To start, you'll want to add a .htpasswd file for the credentials to be stored in - I put mine in /etc/apache2 using the following command:

sudo htpasswd -c /etc/apache2/.htpasswd username
sudo chown www-data:www-data /etc/apache2/.htpasswd
sudo chmod 600 /etc/apache2/.htpasswd

This will prompt you to enter a password, and will save it to that file. The permissions are also then changed to allow Apache to read the file, and to prevent other users from reading it.

You can then add the following to your VirtualHost configuration, to enable the authentication:

<Location "/">
  AuthType "Basic"
  AuthName "Password Manager"
  AuthBasicProvider file
  AuthUserFile "/etc/apache2/.htpasswd"
  Require valid-user
</Location>

To start with WebDav, you'll need to enable the required apache modules, and create a directory for our password databases, ensuring the www-data user has write permissions on the webdav directory:

sudo a2enmod dav_fs

mkdir webdav
chown www-data:www-data webdav/
chmod 700 webdav/

The following can then be added to your VirtualHost config to enable WebDav on this folder.

<Location "/webdav">
  DAV On
  Options Indexes
</Location>

You can now grab a copy of KeePass, and create a new local database. You can then save this to your new WebDav storage, by going to File > Save As, and then Save to URL. You can specify https://example.com/webdav/DatabaseName.kdbx as your URL, and it should be saved! You can now open this URL using KeeWeb on another device, and keep everything synchronised between devices. You can repeat this as many times as you'd like for different databases.
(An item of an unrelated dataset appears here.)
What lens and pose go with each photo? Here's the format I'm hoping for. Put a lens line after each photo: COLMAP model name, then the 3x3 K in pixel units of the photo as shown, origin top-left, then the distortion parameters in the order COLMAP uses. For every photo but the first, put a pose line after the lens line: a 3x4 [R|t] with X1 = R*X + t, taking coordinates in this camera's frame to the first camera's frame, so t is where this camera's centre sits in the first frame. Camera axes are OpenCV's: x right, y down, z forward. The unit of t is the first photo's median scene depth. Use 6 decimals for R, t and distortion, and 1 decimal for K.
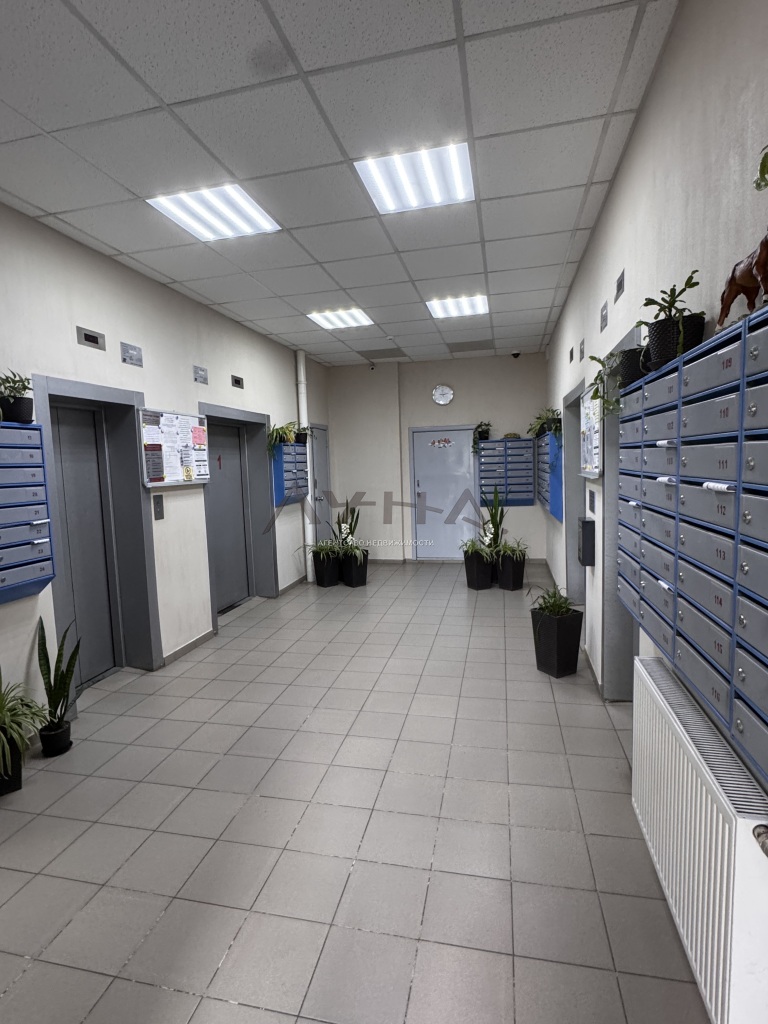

However, another great feature of Lastpass that we're still missing is the ability to access all of our passwords through a web UI, should KeePass not be installed on a device that needs to access passwords. KeeWeb is a lovely web-based client that's compatible with KeePass files, and it's contained within a single HTML file, so it's very easy to set up.

You can download the KeeWeb repo (you'll need Git) using the following command:

git clone -b gh-pages https://github.com/keeweb/keeweb.git

Downloading KeeWeb via Git also makes it easy to get any new versions - just run git pull.
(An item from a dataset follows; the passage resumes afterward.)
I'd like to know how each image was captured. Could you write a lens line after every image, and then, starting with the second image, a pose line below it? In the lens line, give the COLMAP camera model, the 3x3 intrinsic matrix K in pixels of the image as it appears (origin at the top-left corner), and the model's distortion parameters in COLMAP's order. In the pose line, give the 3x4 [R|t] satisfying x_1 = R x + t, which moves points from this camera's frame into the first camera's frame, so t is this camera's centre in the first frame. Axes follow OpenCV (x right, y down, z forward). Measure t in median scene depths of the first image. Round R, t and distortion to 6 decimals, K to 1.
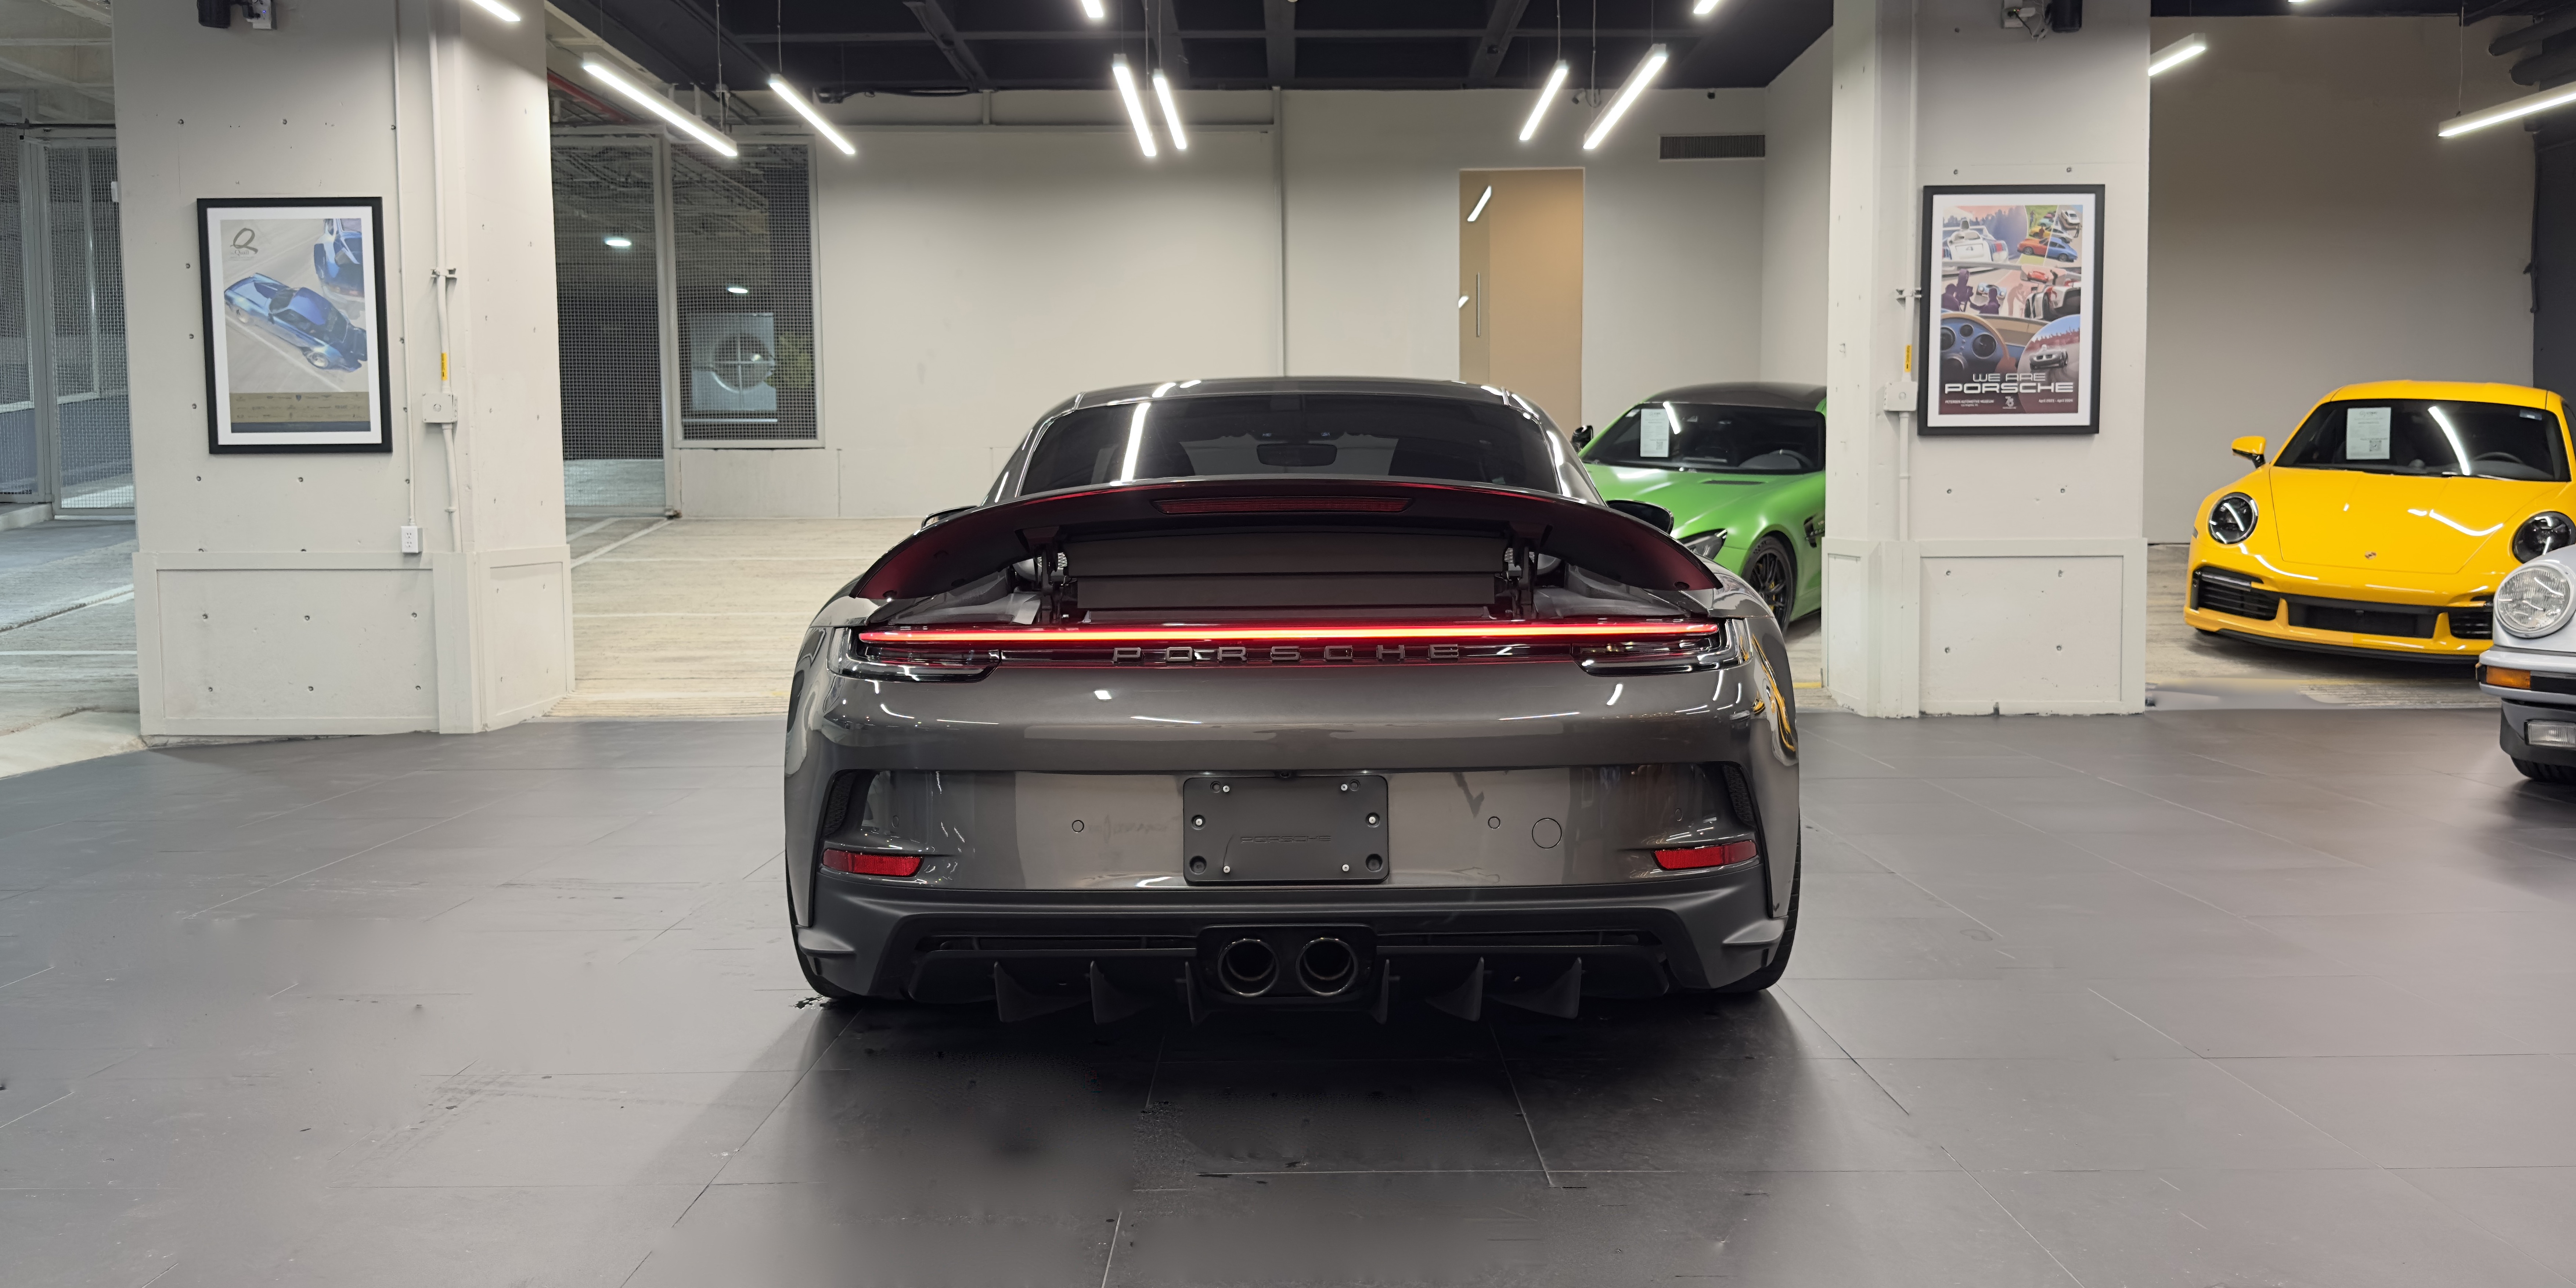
lens RADIAL K [[2089.2, 0, 1282.1], [0, 2089.2, 703.2], [0, 0, 1]] dist [0.102018, -0.142073]
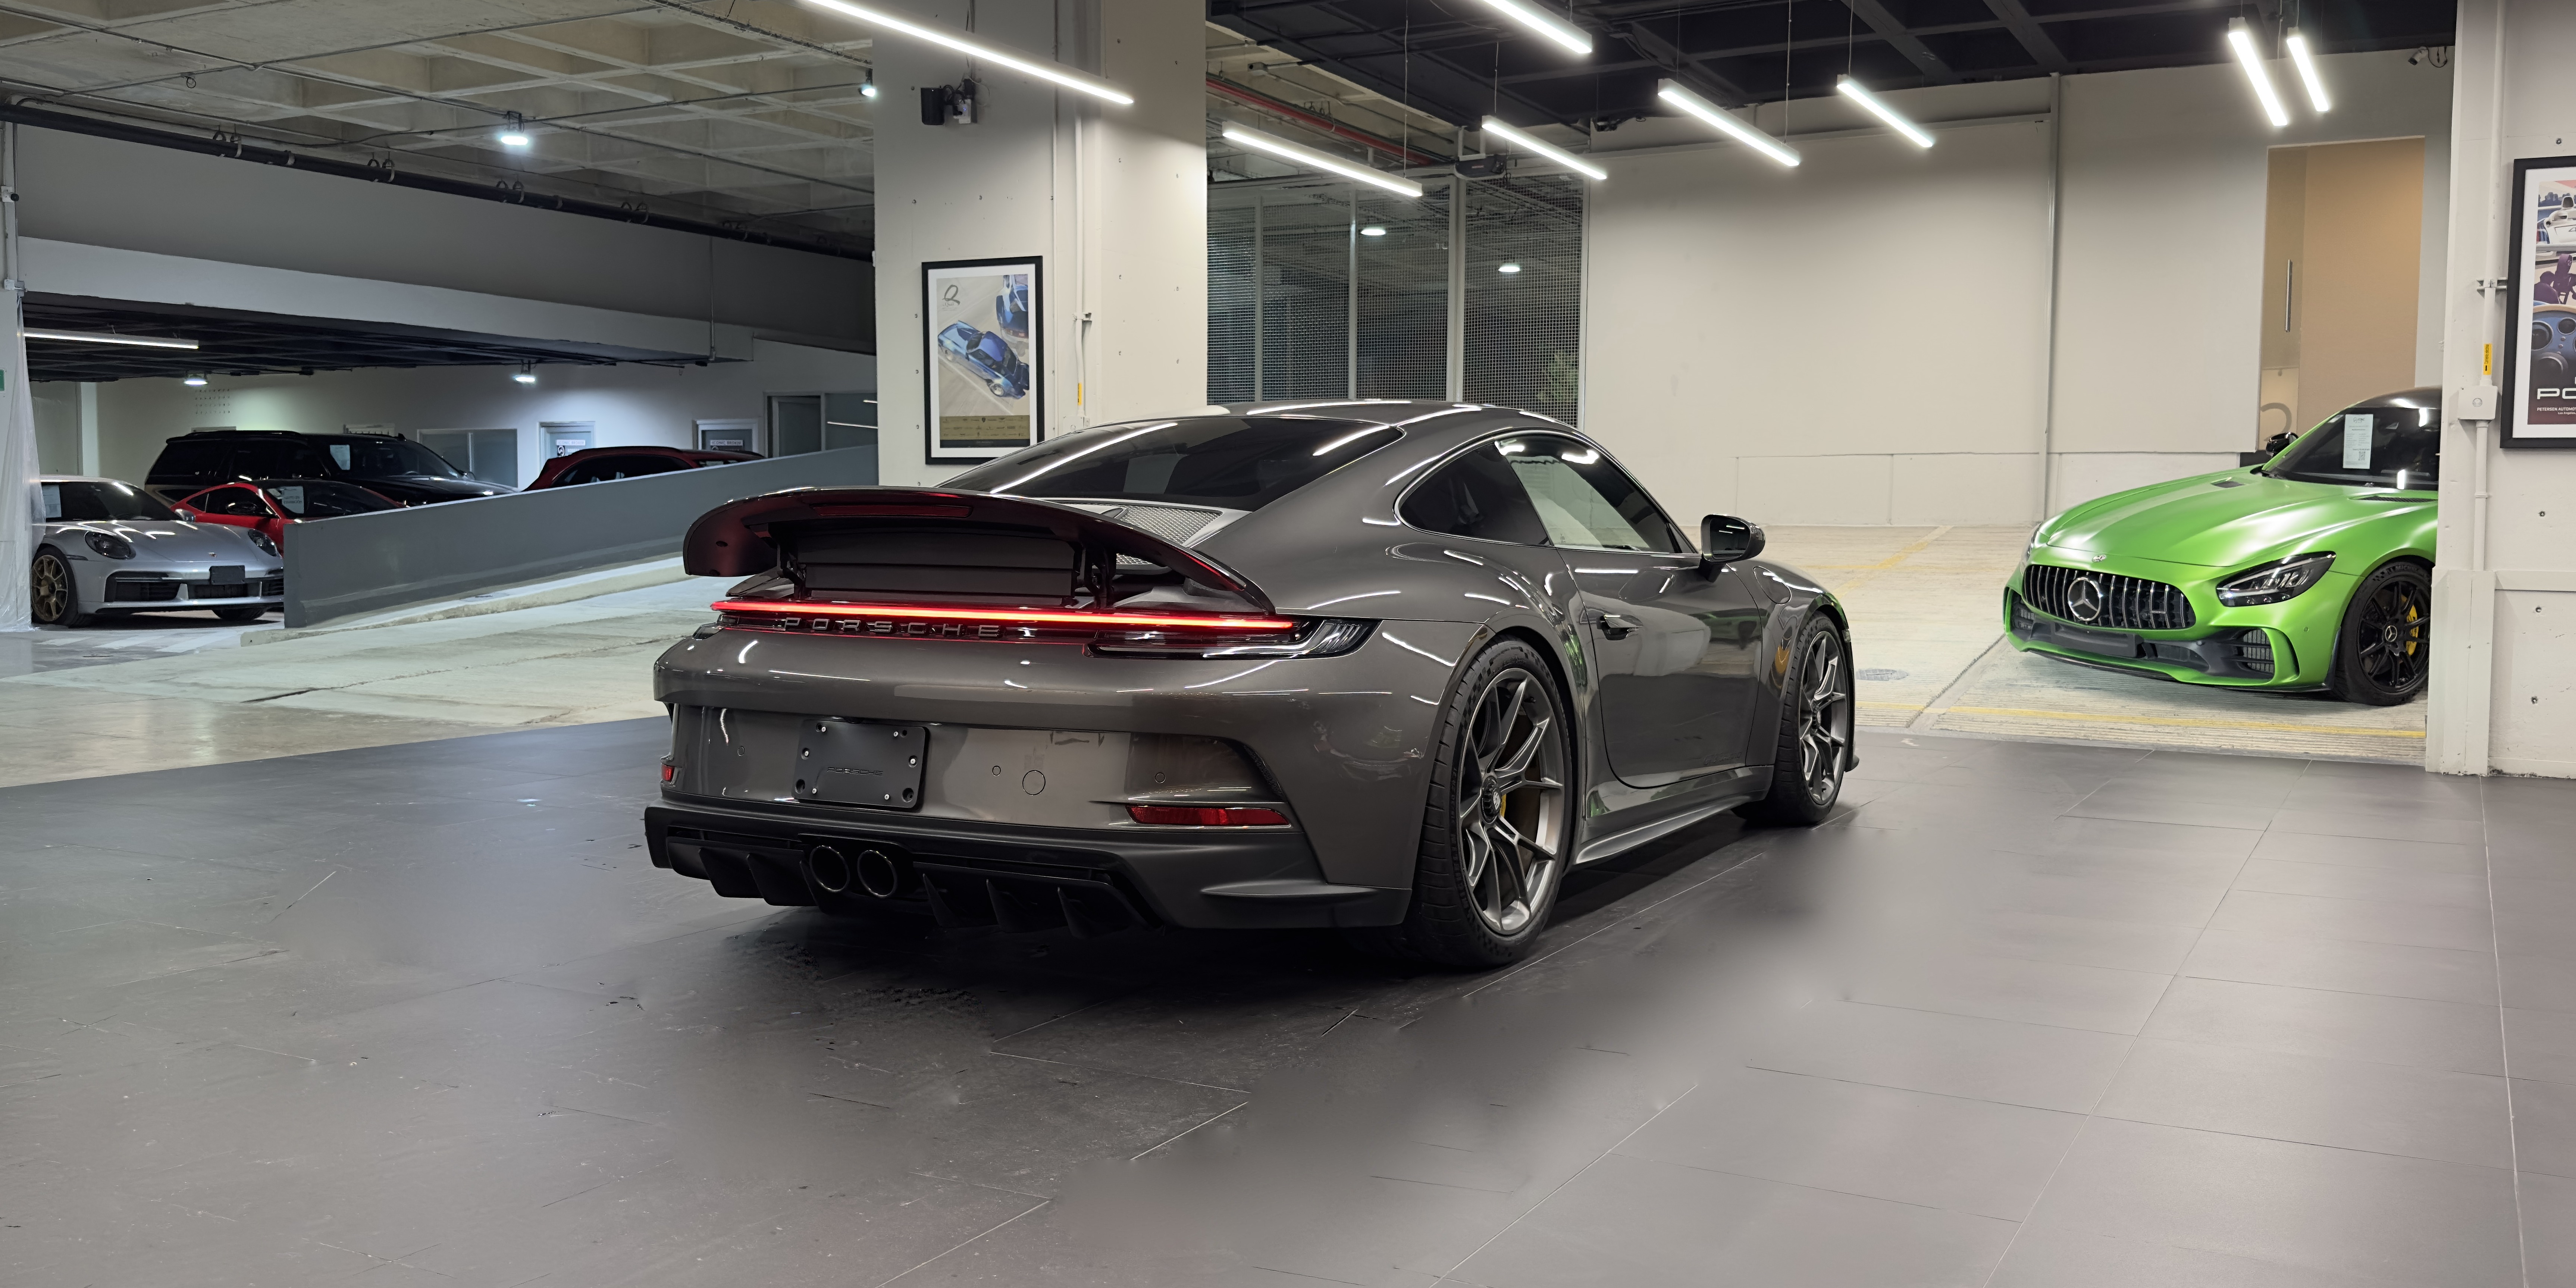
lens RADIAL K [[2089.1, 0, 1259.2], [0, 2089.1, 729.0], [0, 0, 1]] dist [0.102018, -0.142073]
pose [[0.875741, 0.065728, -0.478286, 0.282951], [-0.061650, 0.997803, 0.024240, -0.002332], [0.478829, 0.008258, 0.877869, -0.003789]]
KeeWeb will now be accessible at https://example.com/keeweb/. However, currently you manually have to specify the WebDav file, which is a pain - KeeWeb allows us to provide a configuration file for this. You'll want to create a file called config.json in your DocumentRoot (not inside the keeweb directory), and add the following JSON, adding sections for each database file as required. You can read more about this file on the KeeWeb wiki.

{
  "settings": {},
  "files": [
    {
      "storage": "webdav",
      "name": "Database Name",
      "path": "/webdav/DatabaseName.kdbx"
    }
  ]
}

You can specify this config file argument in the URL, by going to /keeweb/?config=/config.json. However, this is a pain to use - you can easily add a redirect in from the root (using RedirectMatch to ensure it only matches the root).

RedirectMatch 301 ^/$ /keeweb/?config=/config.json

After restarting Apache to apply everything, you can now to go the site, and login with your basic auth credentials. You'll be presented with the KeeWeb UI, allowing you to open your KeePass databases and manage your passwords. Enjoy your new private password manager!